> _Required action_
Every line of the data below that holds the string "نوین" needs to be reported.

> _Supplied data_
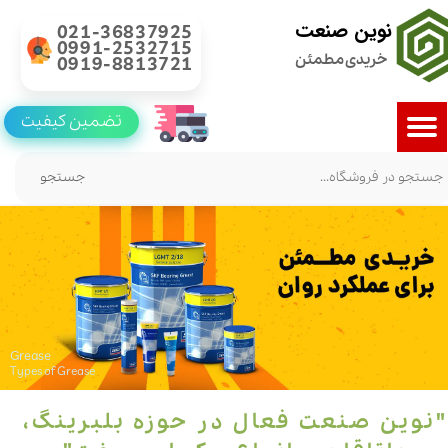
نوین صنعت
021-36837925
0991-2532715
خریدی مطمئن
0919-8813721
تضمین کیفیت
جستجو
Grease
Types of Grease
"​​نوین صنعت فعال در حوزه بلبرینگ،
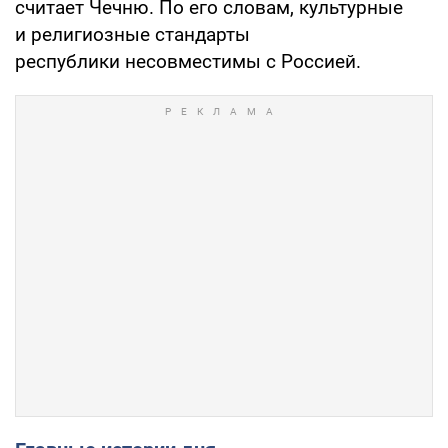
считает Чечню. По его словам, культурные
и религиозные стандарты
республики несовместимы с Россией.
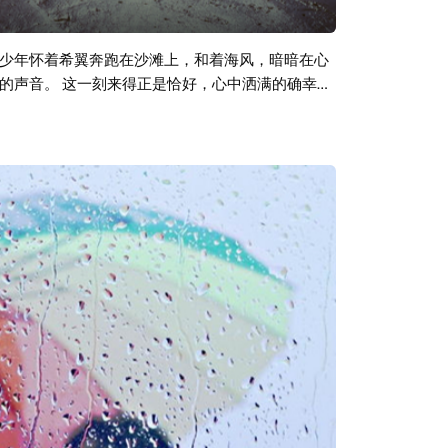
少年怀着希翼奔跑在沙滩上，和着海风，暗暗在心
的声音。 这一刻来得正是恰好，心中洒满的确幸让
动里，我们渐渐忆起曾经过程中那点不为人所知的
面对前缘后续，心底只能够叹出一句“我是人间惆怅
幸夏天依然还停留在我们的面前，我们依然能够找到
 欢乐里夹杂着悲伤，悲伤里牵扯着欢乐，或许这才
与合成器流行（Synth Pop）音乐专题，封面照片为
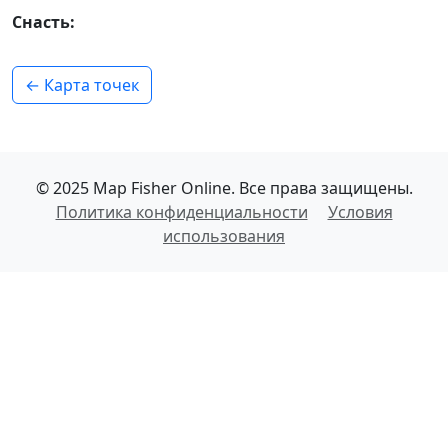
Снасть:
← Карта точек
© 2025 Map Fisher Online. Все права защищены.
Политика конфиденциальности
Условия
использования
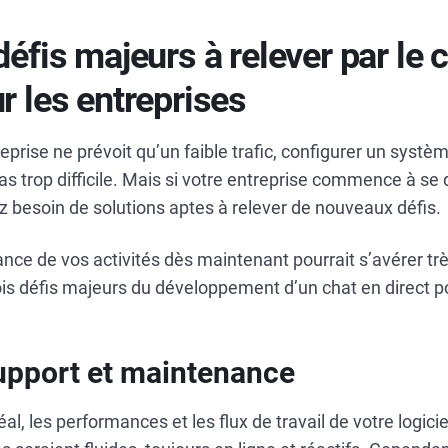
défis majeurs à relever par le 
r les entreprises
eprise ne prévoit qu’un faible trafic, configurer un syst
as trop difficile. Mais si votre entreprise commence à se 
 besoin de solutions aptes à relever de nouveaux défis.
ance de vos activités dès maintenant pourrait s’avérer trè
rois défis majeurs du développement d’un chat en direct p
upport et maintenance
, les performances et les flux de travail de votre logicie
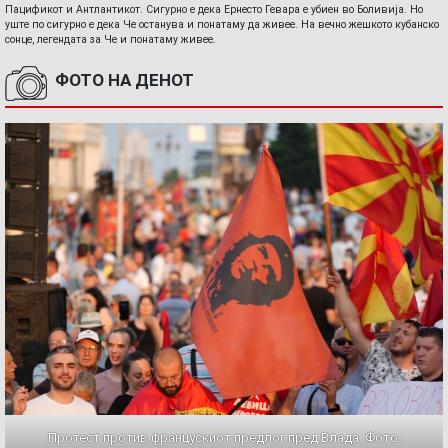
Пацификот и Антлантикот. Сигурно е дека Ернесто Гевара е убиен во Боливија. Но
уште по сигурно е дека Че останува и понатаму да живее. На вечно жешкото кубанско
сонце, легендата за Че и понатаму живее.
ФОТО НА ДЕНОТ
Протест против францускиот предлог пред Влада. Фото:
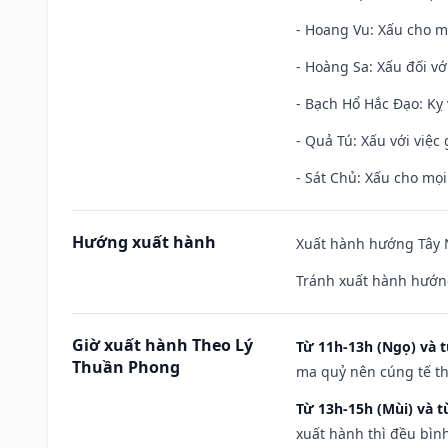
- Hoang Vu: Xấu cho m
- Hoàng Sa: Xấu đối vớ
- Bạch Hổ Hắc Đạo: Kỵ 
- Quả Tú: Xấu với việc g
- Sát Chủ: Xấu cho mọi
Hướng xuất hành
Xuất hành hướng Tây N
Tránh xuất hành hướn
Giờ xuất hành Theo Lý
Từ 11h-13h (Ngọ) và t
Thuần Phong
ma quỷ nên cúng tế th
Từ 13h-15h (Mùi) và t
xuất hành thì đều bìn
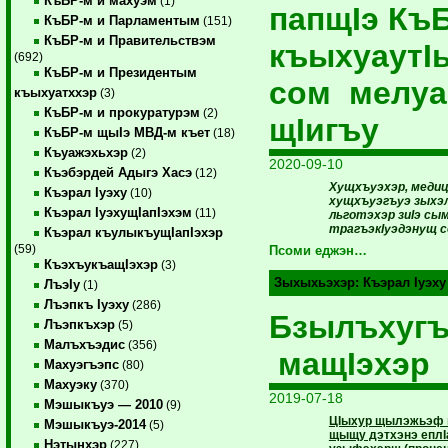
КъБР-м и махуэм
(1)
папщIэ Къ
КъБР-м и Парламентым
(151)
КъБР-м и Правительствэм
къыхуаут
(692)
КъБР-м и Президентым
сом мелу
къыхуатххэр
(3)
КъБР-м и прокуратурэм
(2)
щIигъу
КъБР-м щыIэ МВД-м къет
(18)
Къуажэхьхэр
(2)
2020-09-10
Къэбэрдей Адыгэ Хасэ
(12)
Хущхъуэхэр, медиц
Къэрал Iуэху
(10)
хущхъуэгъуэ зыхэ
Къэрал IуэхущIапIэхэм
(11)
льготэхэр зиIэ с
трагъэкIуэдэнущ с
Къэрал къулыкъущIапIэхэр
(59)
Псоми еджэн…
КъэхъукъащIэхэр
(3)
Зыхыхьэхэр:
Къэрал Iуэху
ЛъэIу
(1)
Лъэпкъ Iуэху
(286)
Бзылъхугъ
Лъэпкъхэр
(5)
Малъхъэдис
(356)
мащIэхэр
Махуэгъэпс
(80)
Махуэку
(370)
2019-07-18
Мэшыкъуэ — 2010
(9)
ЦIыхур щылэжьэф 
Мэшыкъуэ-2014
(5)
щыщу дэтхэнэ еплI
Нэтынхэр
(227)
* * *
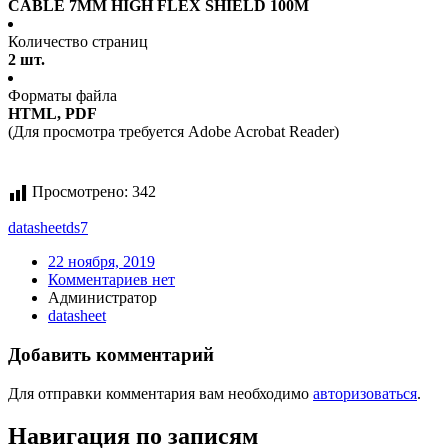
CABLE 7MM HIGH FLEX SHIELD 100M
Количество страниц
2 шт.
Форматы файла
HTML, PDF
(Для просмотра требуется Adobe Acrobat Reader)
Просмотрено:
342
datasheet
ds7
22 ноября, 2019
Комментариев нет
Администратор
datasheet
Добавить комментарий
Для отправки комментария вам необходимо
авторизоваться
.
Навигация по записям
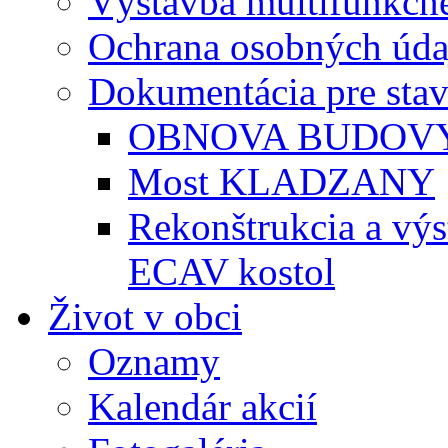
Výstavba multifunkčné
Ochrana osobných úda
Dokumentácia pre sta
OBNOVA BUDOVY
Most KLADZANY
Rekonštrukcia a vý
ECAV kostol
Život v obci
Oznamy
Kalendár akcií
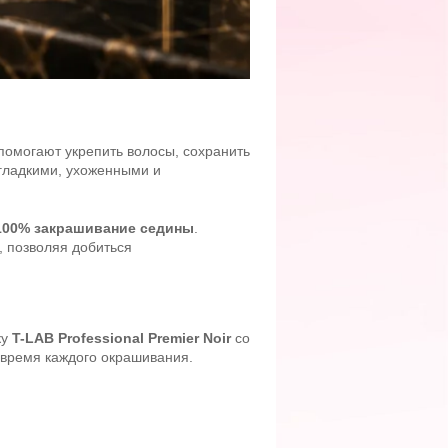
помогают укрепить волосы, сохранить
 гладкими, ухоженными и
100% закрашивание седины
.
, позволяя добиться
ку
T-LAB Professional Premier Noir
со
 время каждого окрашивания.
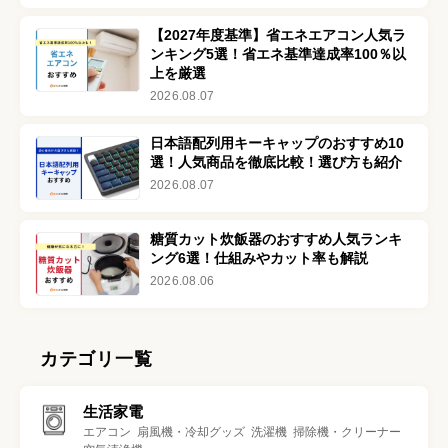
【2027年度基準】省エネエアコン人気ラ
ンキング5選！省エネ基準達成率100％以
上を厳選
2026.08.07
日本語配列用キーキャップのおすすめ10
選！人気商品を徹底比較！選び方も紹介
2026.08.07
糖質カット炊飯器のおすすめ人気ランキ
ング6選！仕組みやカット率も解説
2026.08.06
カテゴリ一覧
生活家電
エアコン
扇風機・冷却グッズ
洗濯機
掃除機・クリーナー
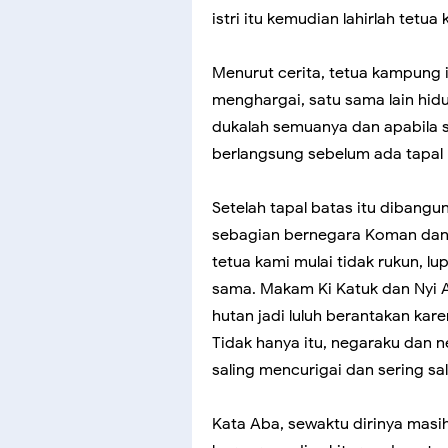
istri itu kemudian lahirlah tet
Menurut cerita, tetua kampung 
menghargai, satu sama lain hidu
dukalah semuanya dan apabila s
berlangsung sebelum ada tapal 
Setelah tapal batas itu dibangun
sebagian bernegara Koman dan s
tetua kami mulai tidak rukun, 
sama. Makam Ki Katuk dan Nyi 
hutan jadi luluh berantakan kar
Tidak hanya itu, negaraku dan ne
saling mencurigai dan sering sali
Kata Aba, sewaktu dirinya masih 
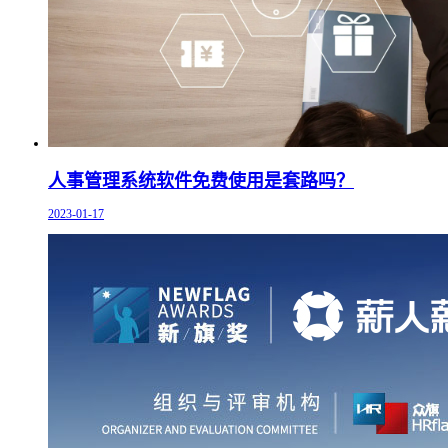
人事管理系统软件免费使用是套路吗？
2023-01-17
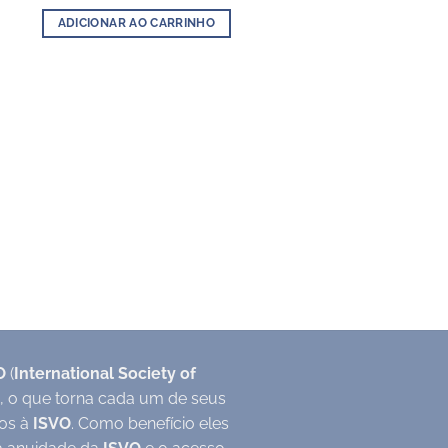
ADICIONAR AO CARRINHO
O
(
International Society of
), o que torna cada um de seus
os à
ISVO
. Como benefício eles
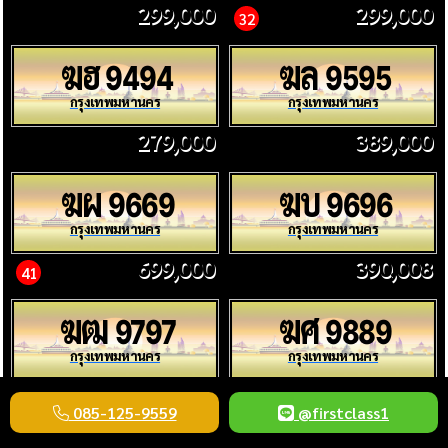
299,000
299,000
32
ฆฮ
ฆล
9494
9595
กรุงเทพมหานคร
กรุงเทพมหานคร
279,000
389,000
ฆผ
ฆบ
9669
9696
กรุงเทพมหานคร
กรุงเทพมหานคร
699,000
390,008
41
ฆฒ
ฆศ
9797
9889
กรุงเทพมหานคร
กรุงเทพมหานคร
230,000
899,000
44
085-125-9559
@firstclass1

> _Task result_
نوین صنعت
"​​نوین صنعت فعال در حوزه بلبرینگ،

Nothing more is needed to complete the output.